Can you collect every line of the material that contains the word "Стеклянные" and copy each one out in full?
[EXERCISE MATERIAL Boundary: Start]
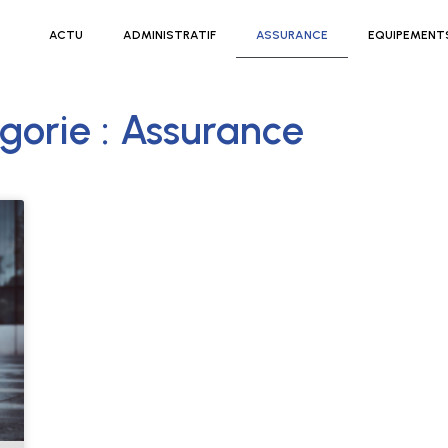
ACTU
ADMINISTRATIF
ASSURANCE
EQUIPEMENT
gorie : Assurance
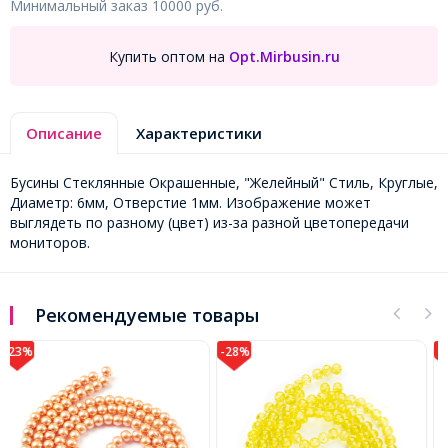
Минимальный заказ 10000 руб.
Купить оптом на
Opt.Mirbusin.ru
Описание
Характеристики
Бусины Стеклянные Окрашенные, "Желейный" Стиль, Круглые,
Диаметр: 6мм, Отверстие 1мм. Изображение может
выглядеть по разному (цвет) из-за разной цветопередачи
мониторов.
Рекомендуемые товары
-28%
-32%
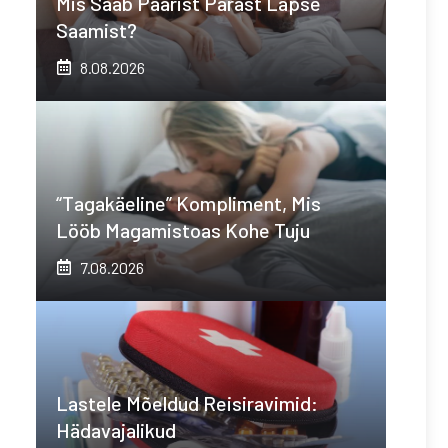
Mis Saab Paarist Pärast Lapse
Saamist?
8.08.2026
“Tagakäeline” Kompliment, Mis
Lööb Magamistoas Kohe Tuju
7.08.2026
Lastele Mõeldud Reisiravimid:
Hädavajalikud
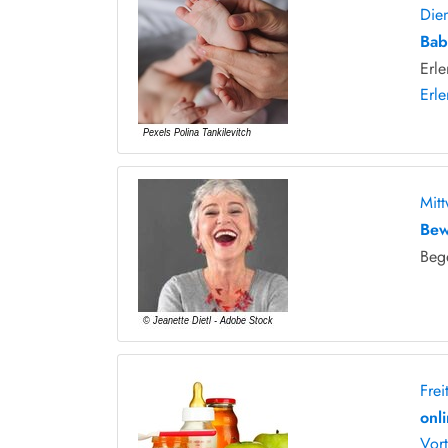
Die
Bab
Erl
Erl
Mit
Bew
Bege
Fre
onl
Vor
[EXERCISE MATERIAL Boundary: End]
• EXERCISE SOLUTION
Бусины Стеклянные Окрашенные, "Желейный" Стиль, Круглые,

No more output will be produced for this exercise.